3) No proven educational advantages - Even Wake County’s administration acknowledges the fact that academic advantage cannot be used as a promotional tool for year-round calendars. Information abounds on the issue. In a 2000 Education Brief, entitled, “Year-Round Schools and Achievement in NC”, our own NC Department of Public Instruction came to the following conclusion after conducting an in depth study on the subject. I quote, “The results reported here do not imply any clear advantage or disadvantage to year-round education with respect to student achievement in reading or math.” Since I promised to condense this letter as much as possible, I’ll leave you with just that quote. If you want more research results, I’ll be glad to point the way to others.


4) Community and family - As for the fourth theme, which addresses family and community repercussions – well, I could fill up an entire book on this topic! Besides the obvious, such as loss of family cohesiveness, a decline in parental involvement/support, and the demise of community, other issues need to be given careful consideration. Lower income families (have their opinions even been sought??) know that childcare is typically more expensive in short spurts as opposed to one long break. Scholarships to summer camps, art and music programs, etc. offer opportunities that some of these children would otherwise never experience. Perhaps most importantly – many of these families depend heavily on income that their older students bring home from summer jobs – income that buys food, clothing, and other necessities of life. Also, has Wake County considered the legal quagmire which will develop as parents are forced to try and change court-ordered custody dates? Then there’s an intangible aspect that is especially disturbing, and difficult for some to understand. Most parents possess an intrinsic knowledge about what their particular child needs in order to grow into the type of individual they hope for. Should any school board have the right to force a change in a lifestyle that is vital for some families? For hundreds and hundreds of parents, a traditional school calendar is not just a preference – it is a necessity.

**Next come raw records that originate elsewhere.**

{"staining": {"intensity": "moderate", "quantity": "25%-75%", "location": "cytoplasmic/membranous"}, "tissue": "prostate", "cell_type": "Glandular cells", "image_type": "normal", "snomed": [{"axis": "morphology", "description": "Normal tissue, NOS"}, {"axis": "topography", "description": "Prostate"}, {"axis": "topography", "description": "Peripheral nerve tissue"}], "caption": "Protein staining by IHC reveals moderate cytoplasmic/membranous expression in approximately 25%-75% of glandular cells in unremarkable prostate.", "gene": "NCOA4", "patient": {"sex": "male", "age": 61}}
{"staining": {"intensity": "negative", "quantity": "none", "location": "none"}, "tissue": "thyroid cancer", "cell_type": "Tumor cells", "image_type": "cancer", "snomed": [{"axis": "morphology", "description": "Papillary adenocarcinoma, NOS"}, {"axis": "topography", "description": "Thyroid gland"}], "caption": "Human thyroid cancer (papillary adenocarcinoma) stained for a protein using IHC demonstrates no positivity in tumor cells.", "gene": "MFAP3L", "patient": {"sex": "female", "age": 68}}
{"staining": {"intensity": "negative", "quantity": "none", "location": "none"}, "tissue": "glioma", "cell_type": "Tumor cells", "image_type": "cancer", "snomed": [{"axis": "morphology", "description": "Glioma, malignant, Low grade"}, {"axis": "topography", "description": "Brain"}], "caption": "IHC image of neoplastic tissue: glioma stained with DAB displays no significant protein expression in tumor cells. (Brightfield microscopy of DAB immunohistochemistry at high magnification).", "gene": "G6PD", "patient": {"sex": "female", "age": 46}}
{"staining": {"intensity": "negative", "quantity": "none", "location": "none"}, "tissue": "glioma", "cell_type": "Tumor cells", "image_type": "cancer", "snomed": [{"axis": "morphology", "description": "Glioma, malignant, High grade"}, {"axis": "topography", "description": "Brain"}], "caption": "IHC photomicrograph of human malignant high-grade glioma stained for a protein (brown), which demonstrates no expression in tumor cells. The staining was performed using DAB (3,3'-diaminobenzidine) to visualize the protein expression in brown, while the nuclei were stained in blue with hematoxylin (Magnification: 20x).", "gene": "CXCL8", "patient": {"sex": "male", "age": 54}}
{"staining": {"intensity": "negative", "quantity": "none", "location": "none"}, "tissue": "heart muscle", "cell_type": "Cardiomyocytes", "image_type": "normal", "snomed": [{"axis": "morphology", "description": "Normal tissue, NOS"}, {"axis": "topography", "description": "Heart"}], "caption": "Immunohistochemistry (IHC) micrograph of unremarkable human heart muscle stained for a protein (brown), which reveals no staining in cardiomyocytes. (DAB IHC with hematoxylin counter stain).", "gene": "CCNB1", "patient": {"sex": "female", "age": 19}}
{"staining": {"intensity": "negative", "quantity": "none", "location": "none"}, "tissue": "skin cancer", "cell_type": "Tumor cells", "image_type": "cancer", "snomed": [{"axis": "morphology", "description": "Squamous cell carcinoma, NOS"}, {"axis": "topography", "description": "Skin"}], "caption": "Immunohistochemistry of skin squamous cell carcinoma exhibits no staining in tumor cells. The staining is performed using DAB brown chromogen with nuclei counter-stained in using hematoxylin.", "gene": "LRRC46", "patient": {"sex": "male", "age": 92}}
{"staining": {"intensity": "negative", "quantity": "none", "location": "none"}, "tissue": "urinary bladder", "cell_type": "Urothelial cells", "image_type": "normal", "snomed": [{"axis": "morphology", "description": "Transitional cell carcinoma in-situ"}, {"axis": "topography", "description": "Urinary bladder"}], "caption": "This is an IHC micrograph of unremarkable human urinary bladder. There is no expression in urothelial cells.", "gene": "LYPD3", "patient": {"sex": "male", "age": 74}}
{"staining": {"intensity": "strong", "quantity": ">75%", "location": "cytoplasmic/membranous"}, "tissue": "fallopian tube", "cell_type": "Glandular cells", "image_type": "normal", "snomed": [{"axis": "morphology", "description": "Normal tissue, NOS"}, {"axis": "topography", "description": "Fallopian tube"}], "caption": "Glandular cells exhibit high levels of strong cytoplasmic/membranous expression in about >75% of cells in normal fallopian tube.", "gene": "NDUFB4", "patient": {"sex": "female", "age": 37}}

As I close, I want to thank you for seriously considering the points I have mentioned. I would never send an email this long if I didn’t think the information was vital for you to know. Believe it or not, I have only hit the highlights here, but hopefully it will spur a hunger for, and show the need for, a closer look before we “leap”. I have no doubt that we share a common goal to keep Wake County the ideal place to raise a family. I firmly believe that such a goal is attainable through compromise and the implementation of creative options, and by assuring parents that their “say so” in how to best raise their own child(ren) will be respected and protected. I have promised myself never to be part of the “I told you so” crowd. Please help me keep that promise!


Respectfully Yours,


Louise Lee

1 Comments:

At 9:38 AM, December 21, 2009, Blogger Joe said...

Louise,
I wish the new board majority members would spend some time with you. Twice they have shown up unprepared for board meetings and fumbled when trying to pass a resolution ending mandatory year-round assignment.